Welsh hip-hop collective Goldie Lookin Chain is either a novelty band with one joke (and arguably a two-decade old joke, at that), or satirists of hip-hop and contemporary society, finding humour in the gulf between the band's own aesthetics and the bling more commonly associated with rap music. Dressing like early 80s shopping centre breakdancers, the collective - Eggsy (aka Mr. Love Eggs), Dwayne "Xain" Zedong, Adam Hussain, Mike Balls (aka Hardest Man In Soccer Violence), 2Hats, Billy Webb (aka Tim Westcountry), Mystikal, and Maggot (b. Andrew Major) - appropriate a genre that fetishises black American culture and transpose it to Newport, Wales.

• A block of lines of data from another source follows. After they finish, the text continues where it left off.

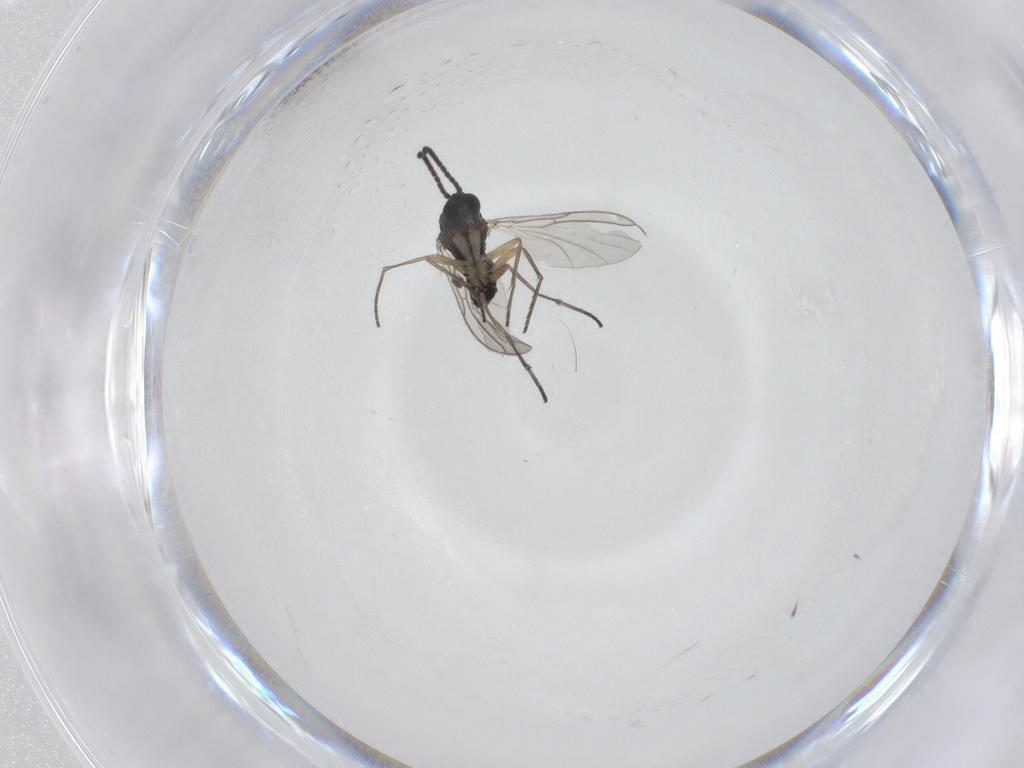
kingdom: Animalia
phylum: Arthropoda
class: Insecta
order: Diptera
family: Sciaridae
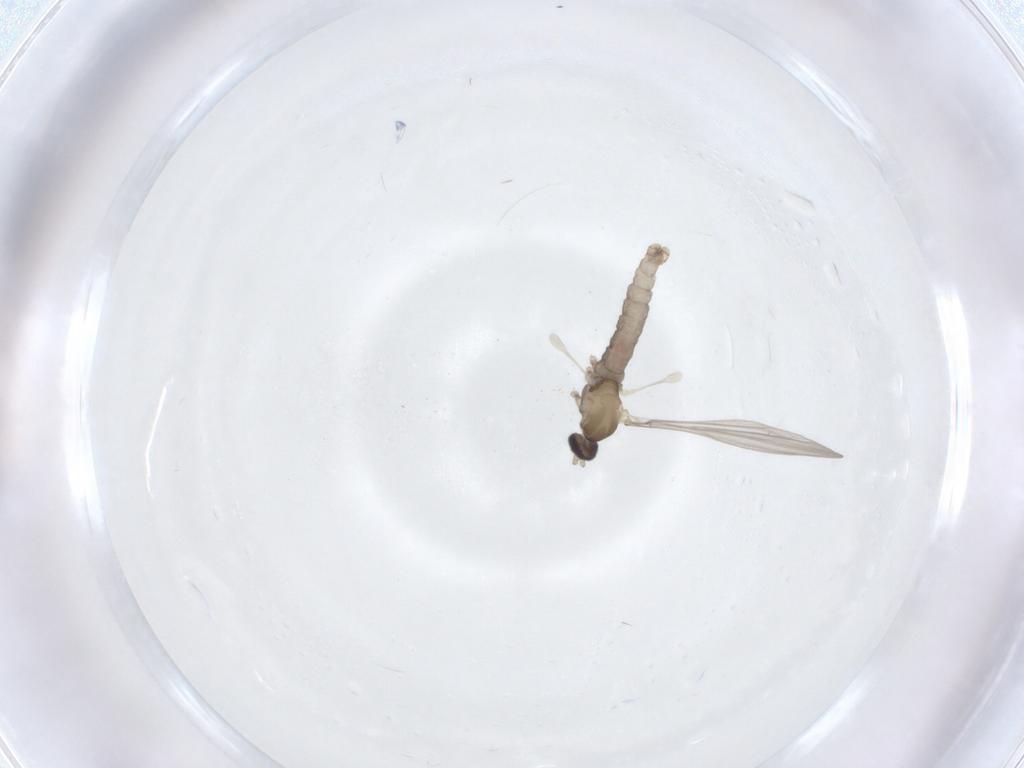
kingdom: Animalia
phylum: Arthropoda
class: Insecta
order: Diptera
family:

After releasing a series of home-made CD-Rs, Goldie Lookin Chain debuted for Atlantic Records in 2004 with Greatest Hits, apparently because the Queen album of the same name "did very well so we thought we'd have a go". Greatest Hits found currency in a variety of subjects including, Mecca bingo halls, Victoria Beckham, and "medium value" McDonald's meals. The single "Guns Don't Kill People, Rappers Do" mocked government hysteria over hip-hop while referencing Zammo from children's school-based UK television series Grange Hill. "Half Man, Half Machine" referenced 80s computers including ZX Spectrums, Commodores, BBC Micros and Speak 'N' Spell machines in a tale of dressing up as a (silver foil-covered) automaton and nipping down to the newsagent, while faux boy band ballad and Christmas single "You Knows I Loves You" rhymed Milli Vanilli with Caerphilly and sought resonance from lines like "I see you walking on the way home from work/Your Tesco tunic really drives me berserk". Over the course of an album, however, it became apparent that once past the humour of their utter incongruousness, Goldie Lookin Chain really were not hugely funny. As The Guardian newspaper problematically recognized, "When GLC name-drop murdered Boogie Down Productions producer Scott LaRock while interpolating a song by BDP's KRS-One, they prove that they know and (presumably) love hip-hop, yet their whole schtick panders to the outdated prejudices of listeners who don't and that's what makes this album rotten.'
Goldie Lookin Chain notably caused a minor furore when they performed at Cardiff's Millennium Stadium before the 2005 World Cup qualifying match between England and Wales: the group was criticized by the Welsh Football Association after dedicating "Your Missus Is A Nutter" (the first single from second album Safe As F**k) to Victoria Beckham. The following year, Maggot appeared on the reality television show Celebrity Big Brother, finishing a credible third. Despite the added profile his appearance gave to the band, they were dropped by Atlantic shortly afterwards. They set up their own label Gold Dust Records and released a third album, Under The Counter, at the start of 2008. The album featured the delicious Kelly Osbourne tribute, "Song For Kelly".